Sailor introduces a profiler, configuration planner, simulator, and extended distributed training framework that jointly solve all three problems.
Background
Heterogeneous and geo-distributed resources
- Different GPU types (A100, V100, etc.) and different inter-node bandwidths across zones.
- More GPUs per job → higher throughput, but requires carefully planned parallelization.
Existing system limitations
- No co-optimization: current systems optimize resource allocation and parallelization plan independently → suboptimal configurations.
- Inaccurate simulators: existing memory footprint and iteration time estimates miss critical factors.
- Inflexible frameworks: Megatron-LM and similar systems are slow to reconfigure and don’t support different microbatch sizes per GPU — necessary for heterogeneous plans.
Key Idea
Co-optimize resource allocation + parallelization plan
- Creates a large search space → address with:
- Heuristic pruning: prune based on memory footprint, GPU capacity, and scalability constraints.
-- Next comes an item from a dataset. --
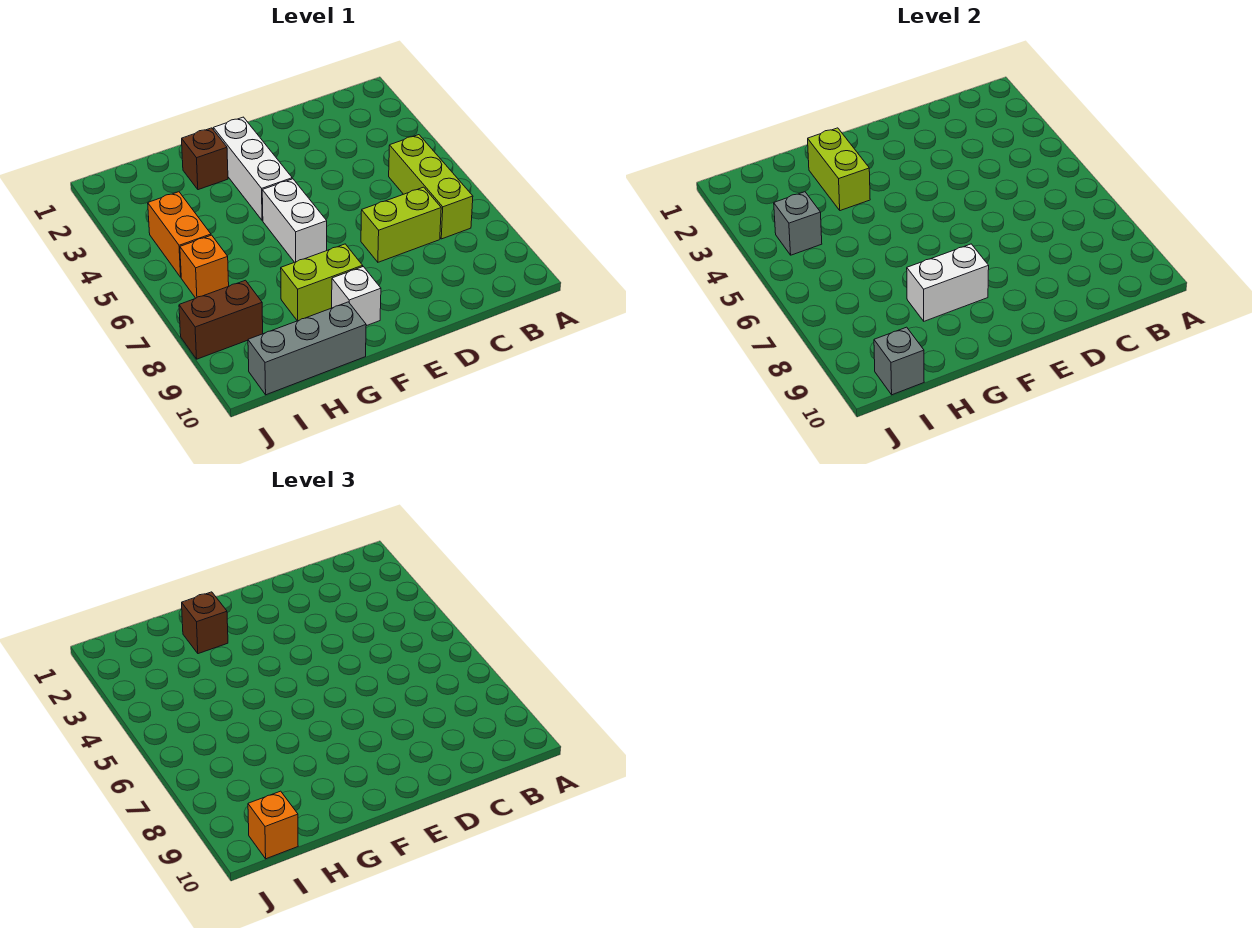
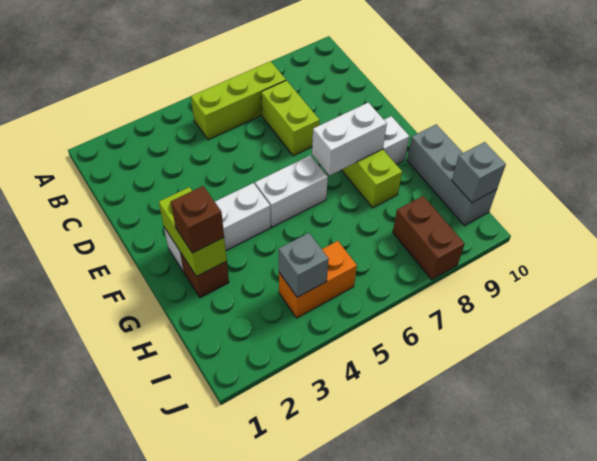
white brick F8:G8 level 2 -> white brick F7:F8 level 2
lime brick G2:G3 level 2 -> lime brick F2:G2 level 2
orange brick I6 level 1 -> none
orange brick I10 level 3 -> none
- Dynamic programming: reuse performance estimates for subproblems to avoid redundant computation.
Accurate simulation
- Collect more signals for estimation.
- Use a principled formula to model iteration time and memory footprint for any configuration.
Heterogeneous framework
- Extends Megatron-LM to support heterogeneous parallelization plans, different microbatch sizes per GPU, fast reconfiguration, fault tolerance, and elasticity.
Design
- Profiler: collects job information, compute node specs, and network bandwidth.
- Configuration planner: navigates the search space, recommends configurations optimizing a user-defined objective (max throughput or min cost) under constraints (budget, min throughput).
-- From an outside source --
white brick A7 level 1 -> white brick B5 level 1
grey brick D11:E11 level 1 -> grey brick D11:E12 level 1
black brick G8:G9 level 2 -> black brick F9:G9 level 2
- Simulator: accurately models iteration time and memory footprint for any given configuration.
- Distributed training framework: adds support for heterogeneous configs, fault tolerance, and elasticity to Megatron-LM.
Evaluation
- Evaluated on heterogeneous and geo-distributed clusters.
- Outperforms baselines in throughput and cost efficiency.
Limitations
- Heterogeneity may prevent use of high-performance collective communication libraries.
- Geo-distributed networks are prone to unpredictable jitter and packet loss.
- Parallelization strategies are optimized for homogeneous settings → may need new strategies for heterogeneous-optimized collectives.
Insights
- Leverages ML training domain properties for smart search space pruning:
- Predictable workloads → accurate simulation.
- Domain knowledge (memory footprint constraints) → prune the search space.
- Throughput-only objective → simplifies optimization.
- Solid evaluation with many baselines and a well-structured motivation section.
Meeting Notes
- Existing hardware limitations are fundamental → sometimes need to modify hardware assumptions.
- Even with the same hardware, finding the right use case creates new value.
- Taking app feedback ≠ application modification.
- Fairness as a goal: showed 21.6% improvement — not necessarily high enough to be the primary contribution.
- Difficult to improve performance through resource reallocation alone in general data centers, but certain domains may benefit.